Now, some claim, well, this was Jesus trying to show how "keeping the Law" is impossible, but with God, "all things are possible" and that Jesus words were showing how this does not save you. My comment to that is why would Jesus be preaching the "gospel" in the Gospels, but then not, when someone asks "What I must do to be saved?". So, I believe Jesus was both telling the gospel and showing how "Keeping the Law" is difficult. So, its the faith and commitment behind the actions, not the actions themselves. If you are faithful to Christ, you will give up any false god in your life and will be willing to live for Him. But keeping the law is not the intention and I believe Jesus was pointing out how the rich man was keeping the Law. Those keeping the law are not considering how it is a right heart, not good works that God is looking for. As Christ's sacrifice on the cross is the only propitiation for your sins.

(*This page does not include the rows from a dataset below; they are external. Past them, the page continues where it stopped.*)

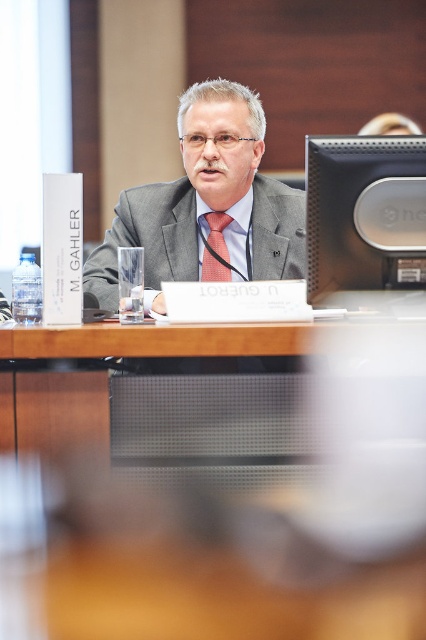
Question: Is sleek black monitor at upper center positioned behind orange checkered tie at center?

Choices:
 (A) yes
 (B) no

Answer: (B)

Question: Can you confirm if sleek black monitor at upper center is wider than orange checkered tie at center?

Choices:
 (A) no
 (B) yes

Answer: (B)

Question: Does matte gray suit at center lie in front of sleek black monitor at upper center?

Choices:
 (A) no
 (B) yes

Answer: (A)

Question: Which object is farther from the camera taking this photo?

Choices:
 (A) matte gray suit at center
 (B) orange checkered tie at center
 (C) sleek black monitor at upper center

Answer: (B)

Question: Among these points, which one is farthest from the camera?

Choices:
 (A) (293, 240)
 (B) (213, 273)
 (C) (330, 168)

Answer: (B)

Question: Which object is the farthest from the orange checkered tie at center?

Choices:
 (A) sleek black monitor at upper center
 (B) matte gray suit at center

Answer: (A)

Let us look at how the common Gospel formula ties into Jesus' Words:
So love and commitment to Christ produces action. Actions such as praying or not committing adultery or giving to charity can not save you. However, the faith that you have towards Christ, which makes you produce those works, is the channel through which one is brought to Christ. And Jesus' death on the cross is the atonement for your sins to make it possible for you to be reconciled to God. And Christ spiritually washes the new believer from their sins and this is symbolized within baptism (so its Christ atonement that saves you, not your own works). As Ephesians 2:8-9 says, "For by grace are ye saved through faith; and that not of yourselves: [it is] the gift of God. Not of works, lest any man should boast."
So, as you can see, with the fullness of the Gospel understood correctly, you can see Jesus was always teaching the gospel! Yet, because we are so used to this "Four Spiritual Law" formula, some preachers, teachers and Christians have not understood the fullness of the teaching of the gospel and seem to miss the true ties between how Jesus taught and the gospel.